#### [Stated goal]
Write out the lines below word for word, without the pictures.

****

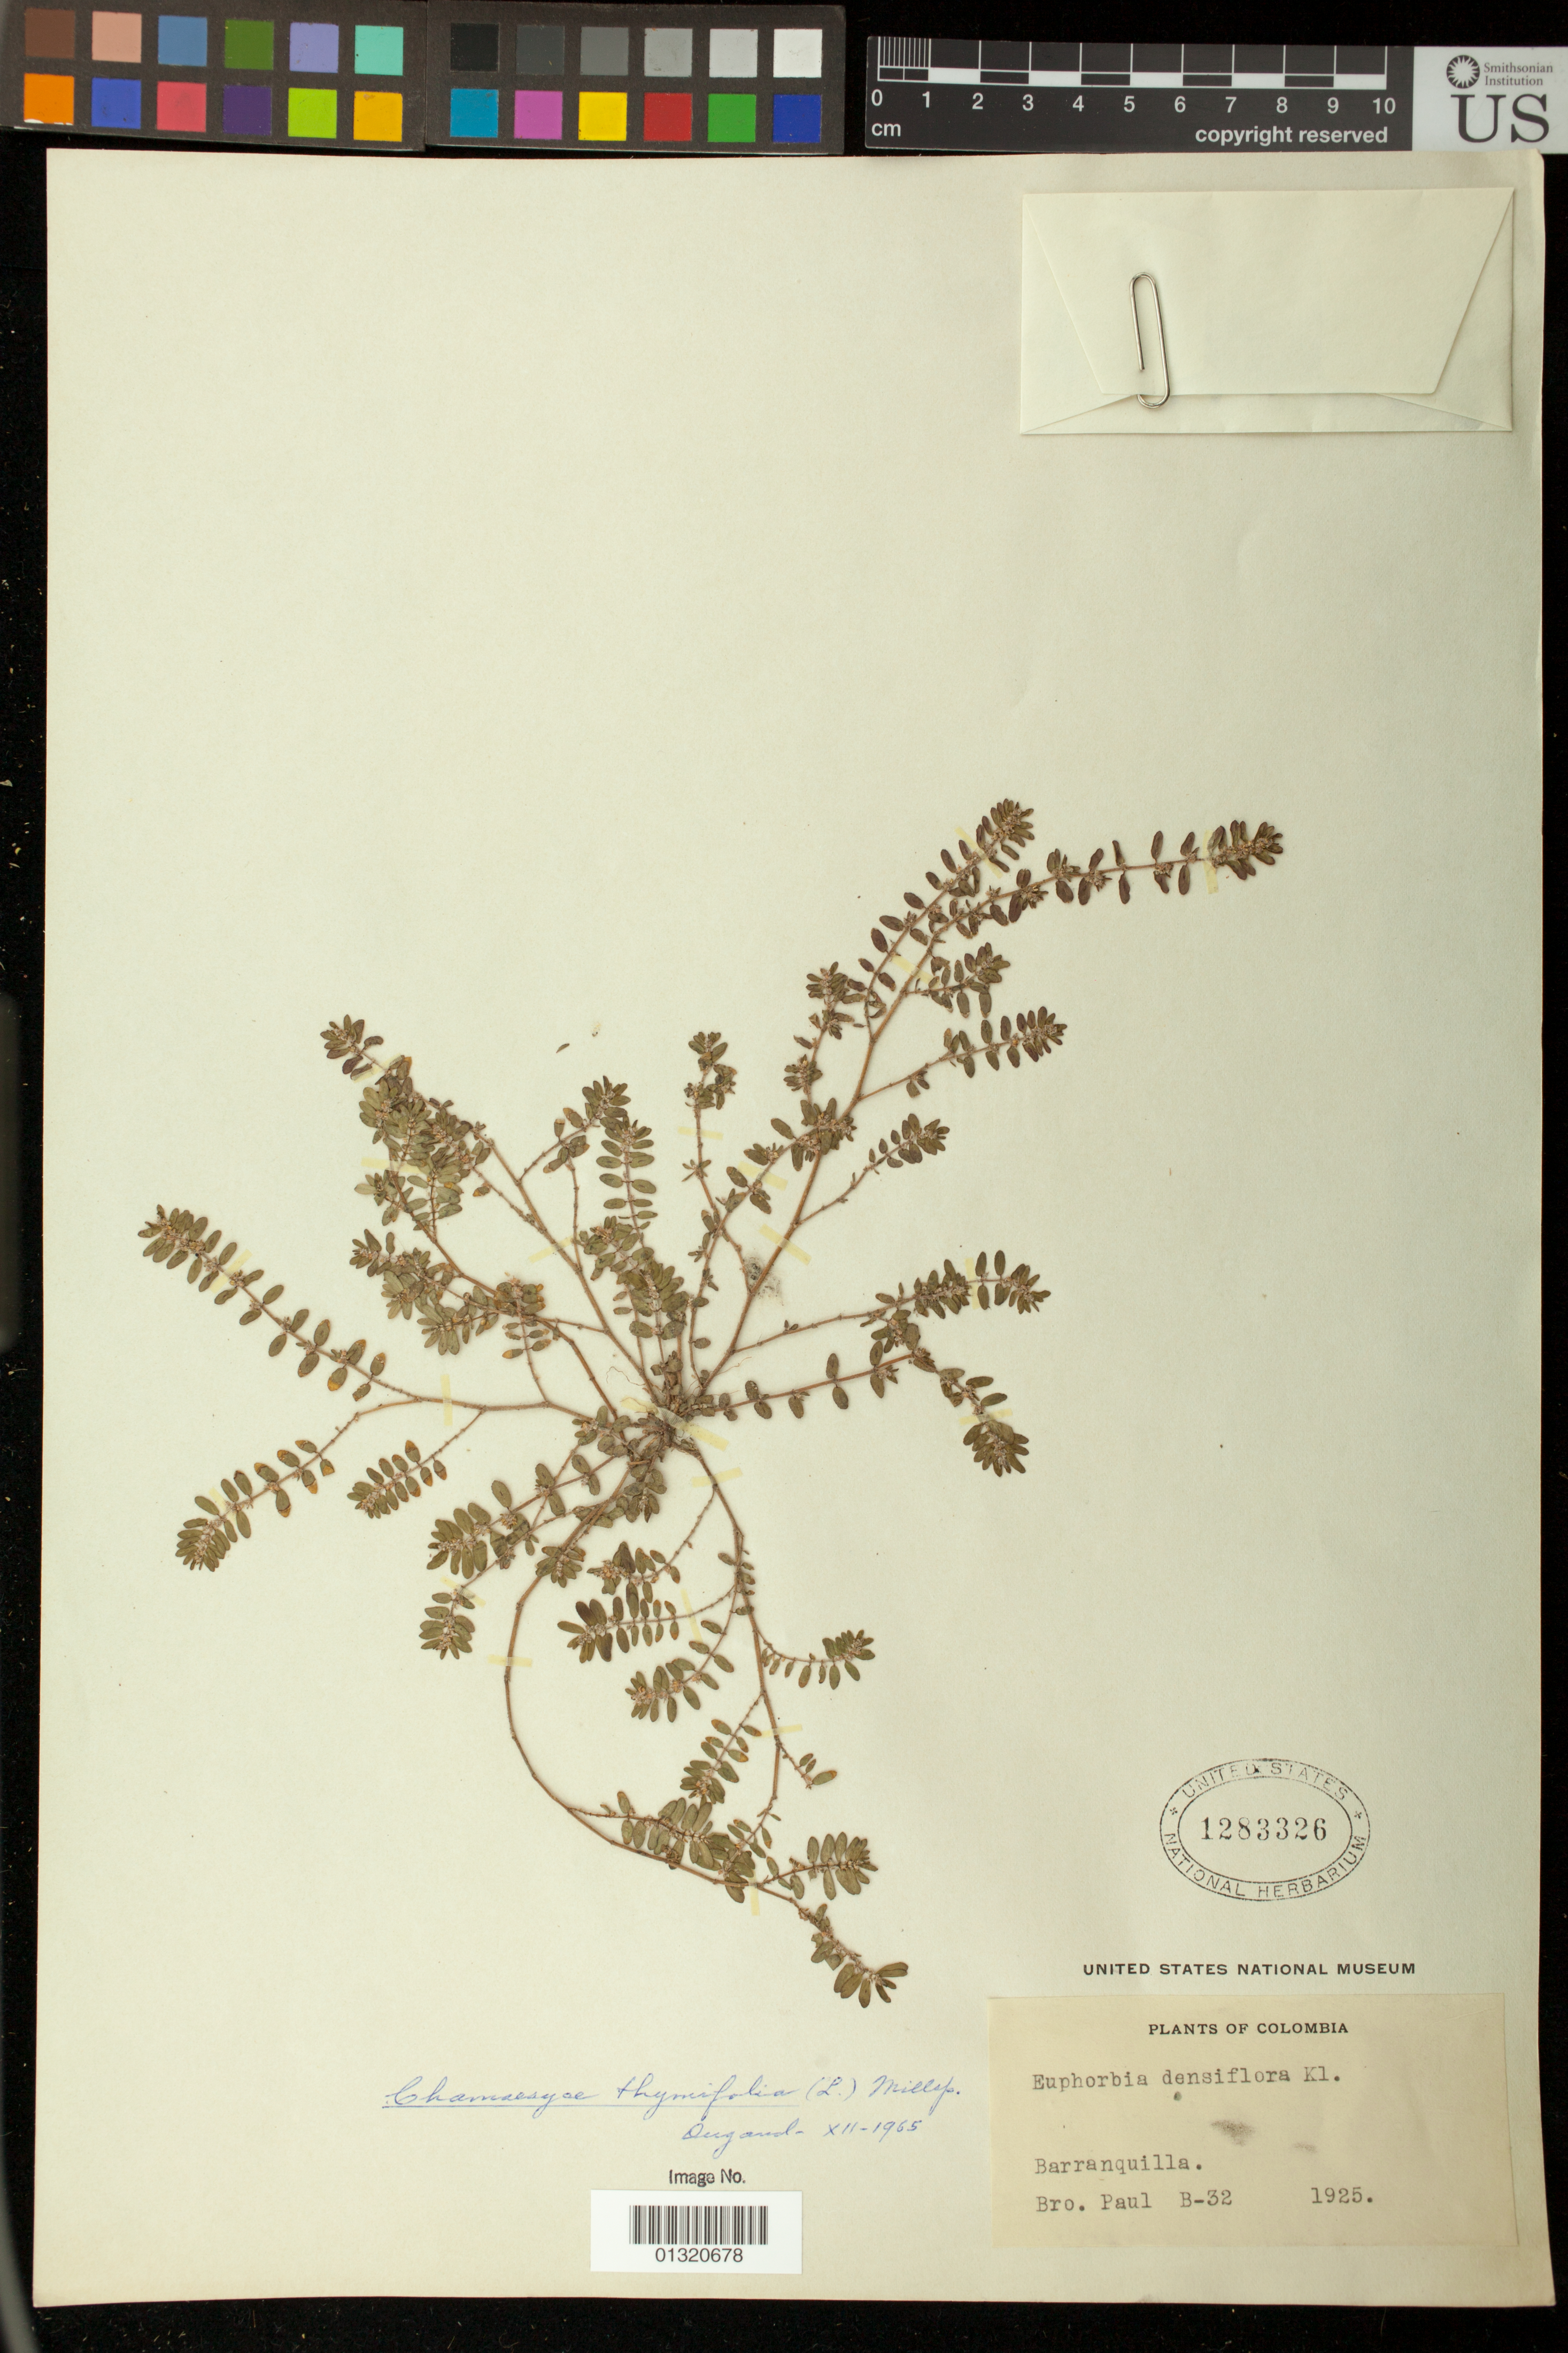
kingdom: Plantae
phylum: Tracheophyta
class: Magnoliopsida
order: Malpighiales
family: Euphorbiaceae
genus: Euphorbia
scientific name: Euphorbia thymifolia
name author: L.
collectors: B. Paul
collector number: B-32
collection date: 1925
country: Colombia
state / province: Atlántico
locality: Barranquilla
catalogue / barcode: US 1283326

****

#### [Full solution]
kingdom: Plantae
phylum: Tracheophyta
class: Magnoliopsida
order: Malpighiales
family: Euphorbiaceae
genus: Euphorbia
scientific name: Euphorbia thymifolia
name author: L.
collectors: B. Paul
collector number: B-32
collection date: 1925
country: Colombia
state / province: Atlántico
locality: Barranquilla
catalogue / barcode: US 1283326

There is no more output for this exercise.